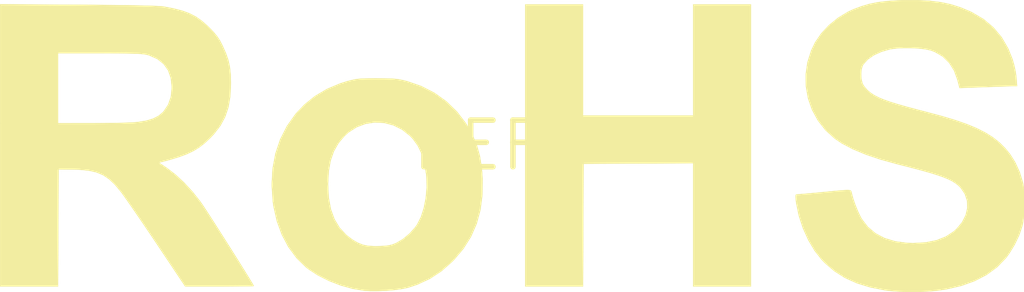
<source format=kicad_pcb>
(kicad_pcb (version 20240108) (generator pcbnew)

  (general
    (thickness 1.6)
  )

  (paper "A4")
  (layers
    (0 "F.Cu" signal)
    (31 "B.Cu" signal)
    (32 "B.Adhes" user "B.Adhesive")
    (33 "F.Adhes" user "F.Adhesive")
    (34 "B.Paste" user)
    (35 "F.Paste" user)
    (36 "B.SilkS" user "B.Silkscreen")
    (37 "F.SilkS" user "F.Silkscreen")
    (38 "B.Mask" user)
    (39 "F.Mask" user)
    (40 "Dwgs.User" user "User.Drawings")
    (41 "Cmts.User" user "User.Comments")
    (42 "Eco1.User" user "User.Eco1")
    (43 "Eco2.User" user "User.Eco2")
    (44 "Edge.Cuts" user)
    (45 "Margin" user)
    (46 "B.CrtYd" user "B.Courtyard")
    (47 "F.CrtYd" user "F.Courtyard")
    (48 "B.Fab" user)
    (49 "F.Fab" user)
    (50 "User.1" user)
    (51 "User.2" user)
    (52 "User.3" user)
    (53 "User.4" user)
    (54 "User.5" user)
    (55 "User.6" user)
    (56 "User.7" user)
    (57 "User.8" user)
    (58 "User.9" user)
  )

  (setup
    (pad_to_mask_clearance 0)
    (pcbplotparams
      (layerselection 0x00010fc_ffffffff)
      (plot_on_all_layers_selection 0x0000000_00000000)
      (disableapertmacros false)
      (usegerberextensions false)
      (usegerberattributes false)
      (usegerberadvancedattributes false)
      (creategerberjobfile false)
      (dashed_line_dash_ratio 12.000000)
      (dashed_line_gap_ratio 3.000000)
      (svgprecision 4)
      (plotframeref false)
      (viasonmask false)
      (mode 1)
      (useauxorigin false)
      (hpglpennumber 1)
      (hpglpenspeed 20)
      (hpglpendiameter 15.000000)
      (dxfpolygonmode false)
      (dxfimperialunits false)
      (dxfusepcbnewfont false)
      (psnegative false)
      (psa4output false)
      (plotreference false)
      (plotvalue false)
      (plotinvisibletext false)
      (sketchpadsonfab false)
      (subtractmaskfromsilk false)
      (outputformat 1)
      (mirror false)
      (drillshape 1)
      (scaleselection 1)
      (outputdirectory "")
    )
  )

  (net 0 "")

  (footprint "RoHS-Logo_8mm_SilkScreen" (layer "F.Cu") (at 0 0))

)

</source>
++++++++
Omit the pictures and write out the remaining data exactly.

<source format=kicad_pcb>
(kicad_pcb (version 20240108) (generator pcbnew)

  (general
    (thickness 1.6)
  )

  (paper "A4")
  (layers
    (0 "F.Cu" signal)
    (31 "B.Cu" signal)
    (32 "B.Adhes" user "B.Adhesive")
    (33 "F.Adhes" user "F.Adhesive")
    (34 "B.Paste" user)
    (35 "F.Paste" user)
    (36 "B.SilkS" user "B.Silkscreen")
    (37 "F.SilkS" user "F.Silkscreen")
    (38 "B.Mask" user)
    (39 "F.Mask" user)
    (40 "Dwgs.User" user "User.Drawings")
    (41 "Cmts.User" user "User.Comments")
    (42 "Eco1.User" user "User.Eco1")
    (43 "Eco2.User" user "User.Eco2")
    (44 "Edge.Cuts" user)
    (45 "Margin" user)
    (46 "B.CrtYd" user "B.Courtyard")
    (47 "F.CrtYd" user "F.Courtyard")
    (48 "B.Fab" user)
    (49 "F.Fab" user)
    (50 "User.1" user)
    (51 "User.2" user)
    (52 "User.3" user)
    (53 "User.4" user)
    (54 "User.5" user)
    (55 "User.6" user)
    (56 "User.7" user)
    (57 "User.8" user)
    (58 "User.9" user)
  )

  (setup
    (pad_to_mask_clearance 0)
    (pcbplotparams
      (layerselection 0x00010fc_ffffffff)
      (plot_on_all_layers_selection 0x0000000_00000000)
      (disableapertmacros false)
      (usegerberextensions false)
      (usegerberattributes false)
      (usegerberadvancedattributes false)
      (creategerberjobfile false)
      (dashed_line_dash_ratio 12.000000)
      (dashed_line_gap_ratio 3.000000)
      (svgprecision 4)
      (plotframeref false)
      (viasonmask false)
      (mode 1)
      (useauxorigin false)
      (hpglpennumber 1)
      (hpglpenspeed 20)
      (hpglpendiameter 15.000000)
      (dxfpolygonmode false)
      (dxfimperialunits false)
      (dxfusepcbnewfont false)
      (psnegative false)
      (psa4output false)
      (plotreference false)
      (plotvalue false)
      (plotinvisibletext false)
      (sketchpadsonfab false)
      (subtractmaskfromsilk false)
      (outputformat 1)
      (mirror false)
      (drillshape 1)
      (scaleselection 1)
      (outputdirectory "")
    )
  )

  (net 0 "")

  (footprint "RoHS-Logo_8mm_SilkScreen" (layer "F.Cu") (at 0 0))

)

</source>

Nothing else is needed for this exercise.